More or less. Two points:
- The _only_ precondition a @trusted/@safe function can assume for
guaranteeing no memory corruption is that there is no preexisting memory
- For callers that threat the library as a black-box, this definition is
essentially sufficient. (This is why there is not really a reason to
treat the signatures differently to the point where changing from one to
the other is a breaking API change.) White-box callers get the
additional language guarantee that if the function corrupts memory, that
happens when it executed some bad @trusted code and this is the
motivation behind having both @safe and @trusted. @system exists because
in low-level code, sometimes you want to write or use functions that
have highly non-trivial preconditions for ensuring no memory corruption
> (In the latter case I'm thinking that e.g. one can have a perfectly,
> provably correct @safe function taking a slice as input, and its
> behaviour can still get messed up because the user initializes a slice
> in some crazy unsafe way and passes that in.)
That is preexisting memory corruption. If you use @trusted/@system code
to destroy an invariant that the @safe part of the language assumes to
hold for a given type, you have corrupted memory.

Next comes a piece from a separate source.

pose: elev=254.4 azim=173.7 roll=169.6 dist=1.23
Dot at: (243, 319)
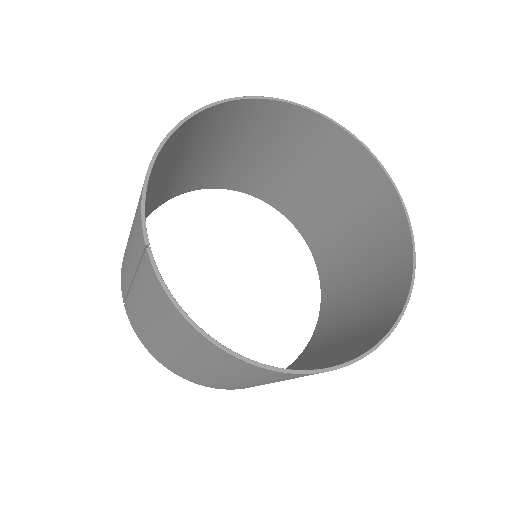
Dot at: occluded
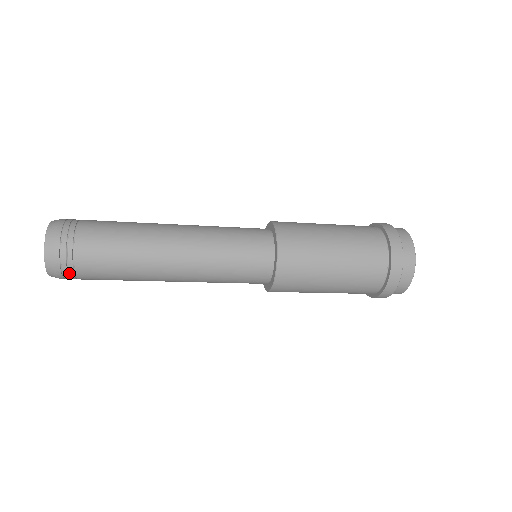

>> As I am sure you understand, if you see a @safe function signature,
>> you don't know that its implementation is not a single @trusted
>> function call
> Yes, on this we agree. (I even mentioned this case in one of my posts
>> so the difference in signature is meaningless unless you adhere to
>> specific conventions
> Here's where I think we start having a disagreement. I think it is
> meaningful to be able to distinguish between "The compiler will attempt
> to validate the memory safety of this function to the extent possible
> given the @trusted assumptions injected by the developer" (which _might_
> be the entirety of the function), versus "The safety of this function
> will definitely not be validated in any way by the compiler".
> Obviously that's _more_ helpful to the library authors than users, but
> it's still informative to the user: it's saying that while the _worst
> case_ assumptions are the same (100% unvalidated), the best case are not.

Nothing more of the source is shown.